=== DESCRIPTION OF THE TASK ===
Output every item below line for line, with no changes, and leave out the pictures.

___ DATA SUPPLIED

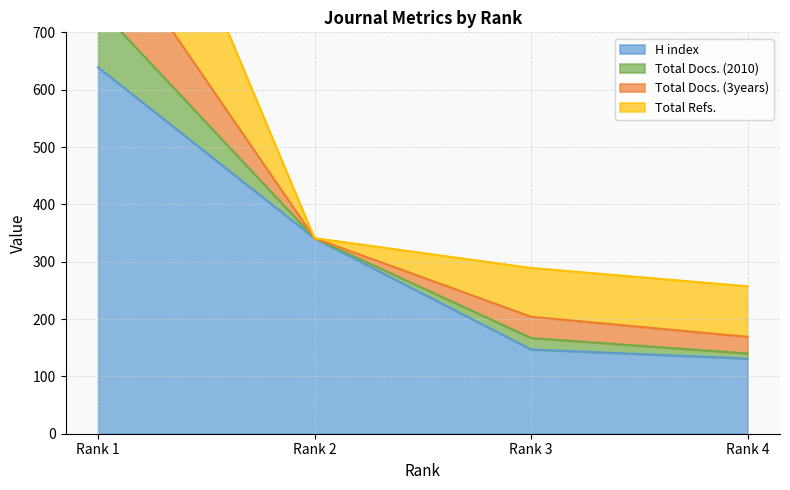

Where is Total Docs. (2010) nearest to the value 52?

Rank 3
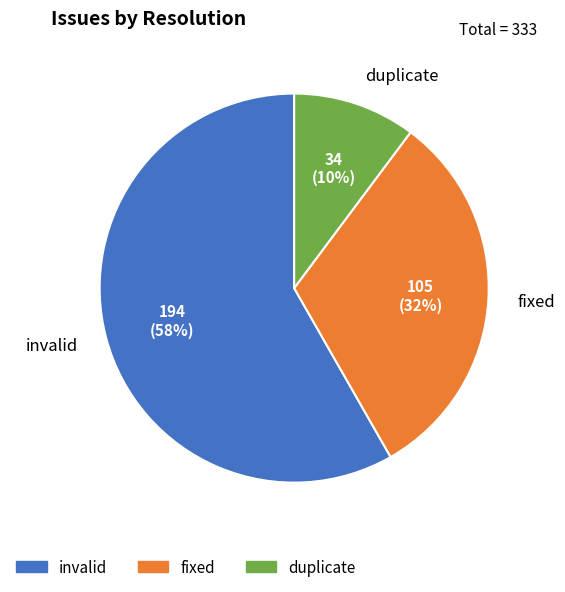

Which category accounts for the majority?

invalid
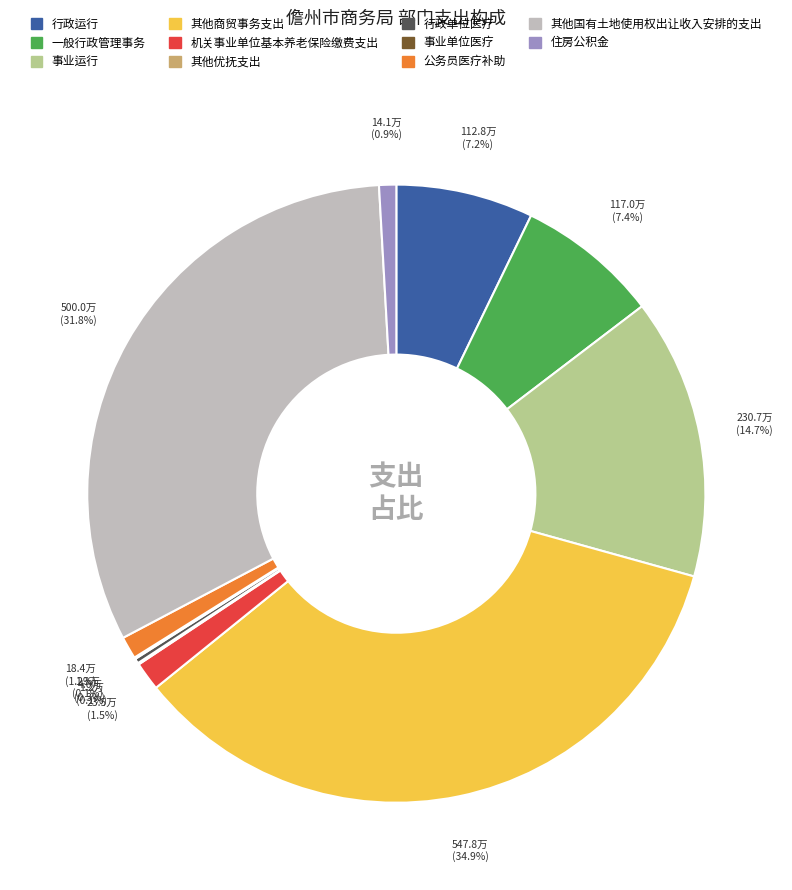

Does 事业运行 account for over 50% of the chart?

No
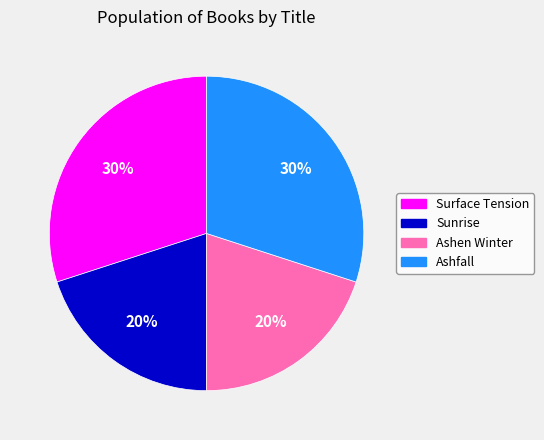

Approximately how many times larger is the value at Surface Tension compared to Ashen Winter?

1.5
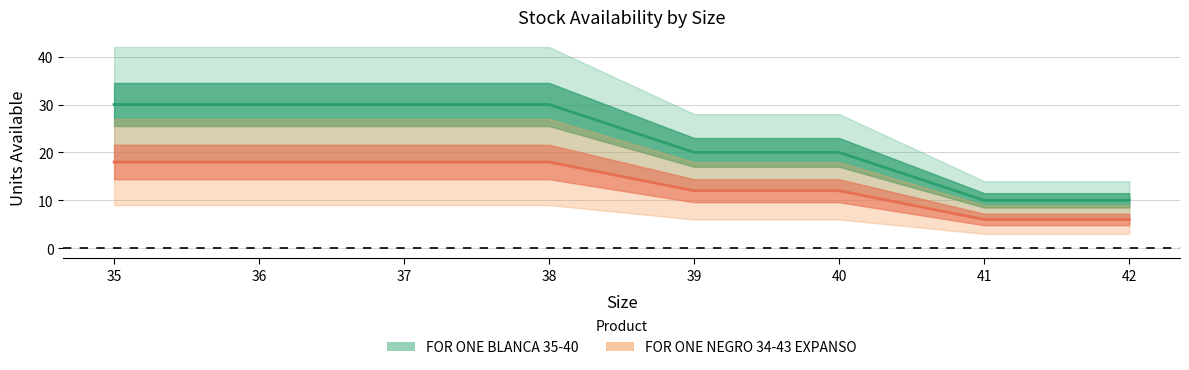

List the labels in order of FOR ONE BLANCA 35-40 value, largest first.

35, 36, 37, 38, 39, 40, 41, 42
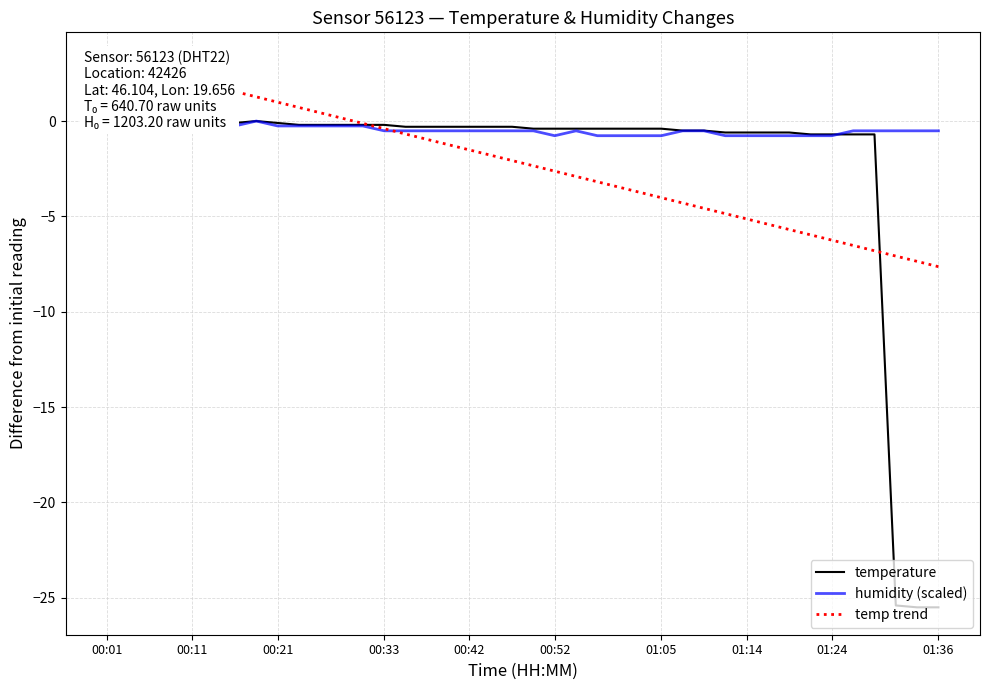

How many negative values does the temperature series have?

33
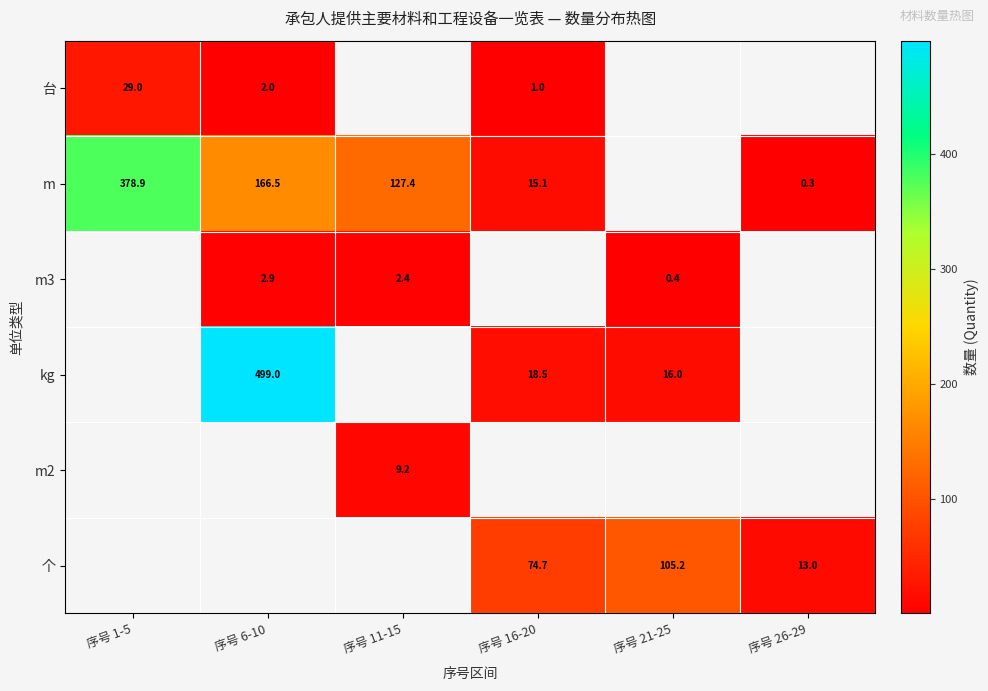

Is it true that m equals 0.1 at 序号 26-29?

False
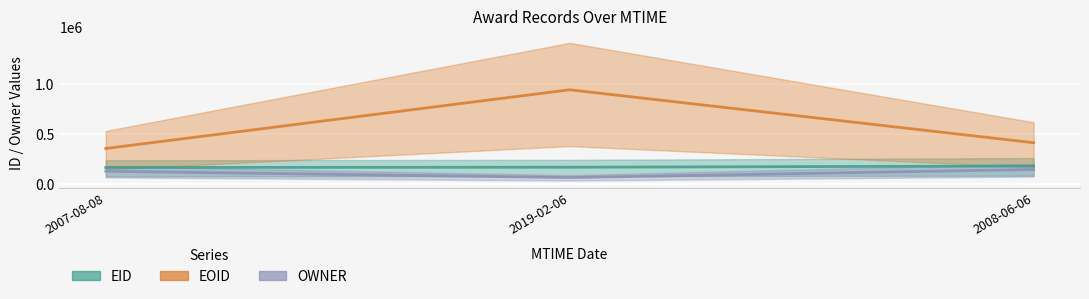

Where is EOID nearest to the value 644914?

2008-06-06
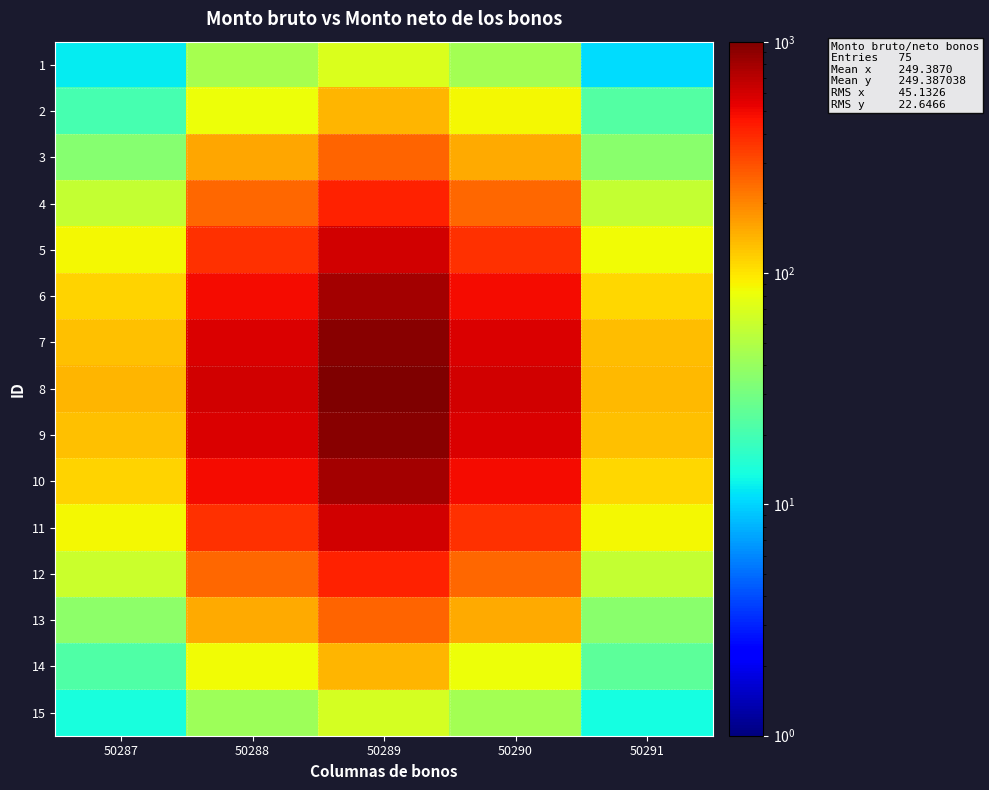

At how many categories does at least one series exceed 609?

3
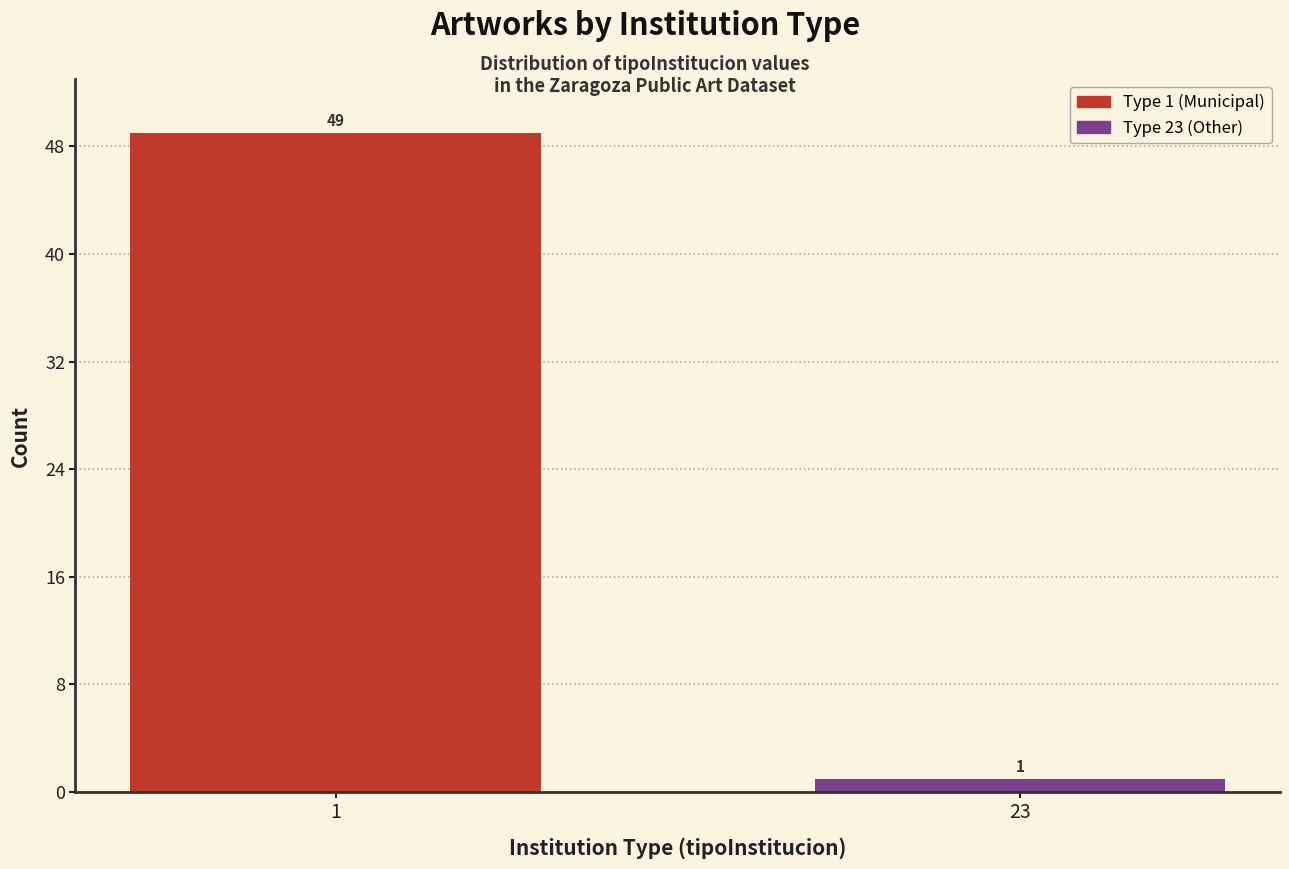

Reading right to left, what are all the values shown in this chart?

23=1	1=49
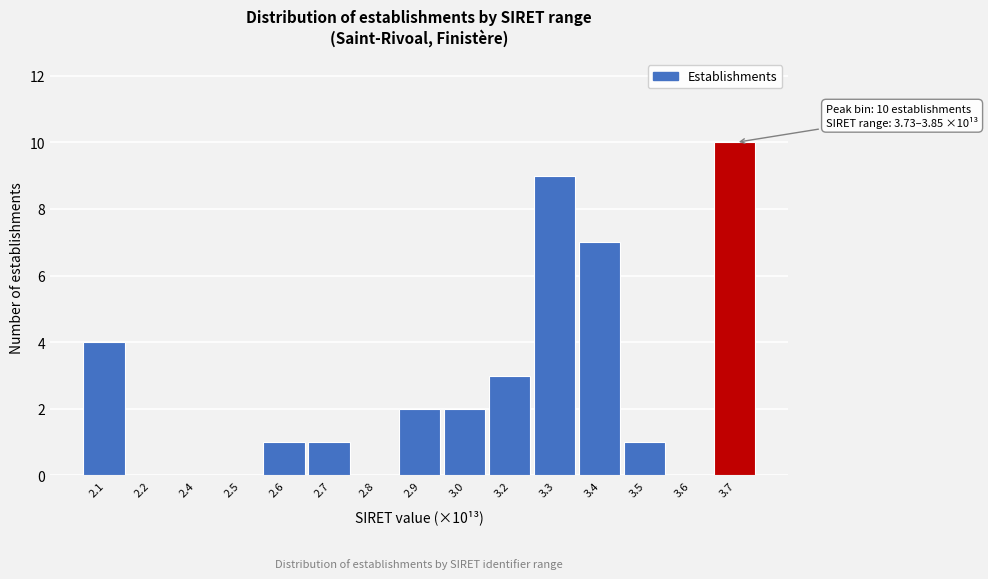

Reading right to left, transcribe all the data shown in this chart.

3.7=10	3.6=0	3.5=1	3.4=7	3.3=9	3.2=3	3.0=2	2.9=2	2.8=0	2.7=1	2.6=1	2.5=0	2.4=0	2.2=0	2.1=4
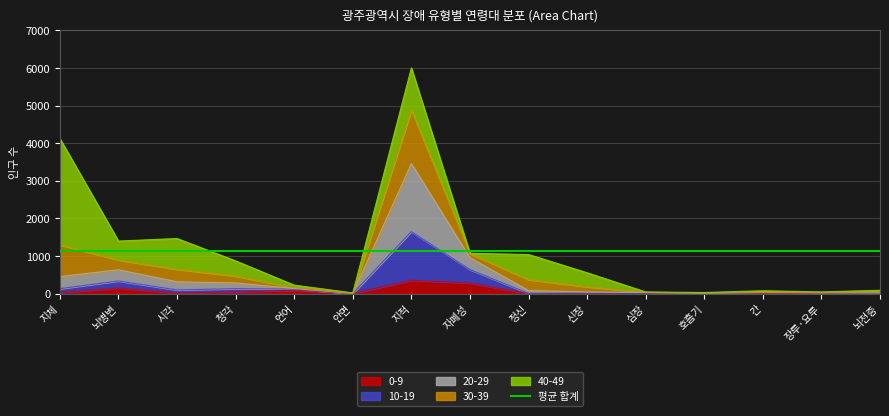

Is it true that 0-9 equals 0 at 정신?

True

______

=== TASK RESULT ===
Where is Total Docs. (2010) nearest to the value 52?

Rank 3

Which category accounts for the majority?

invalid

Does 事业运行 account for over 50% of the chart?

No

Approximately how many times larger is the value at Surface Tension compared to Ashen Winter?

1.5

List the labels in order of FOR ONE BLANCA 35-40 value, largest first.

35, 36, 37, 38, 39, 40, 41, 42

How many negative values does the temperature series have?

33

Is it true that m equals 0.1 at 序号 26-29?

False

Where is EOID nearest to the value 644914?

2008-06-06

At how many categories does at least one series exceed 609?

3

Reading right to left, what are all the values shown in this chart?

23=1	1=49

Reading right to left, transcribe all the data shown in this chart.

3.7=10	3.6=0	3.5=1	3.4=7	3.3=9	3.2=3	3.0=2	2.9=2	2.8=0	2.7=1	2.6=1	2.5=0	2.4=0	2.2=0	2.1=4

Is it true that 0-9 equals 0 at 정신?

True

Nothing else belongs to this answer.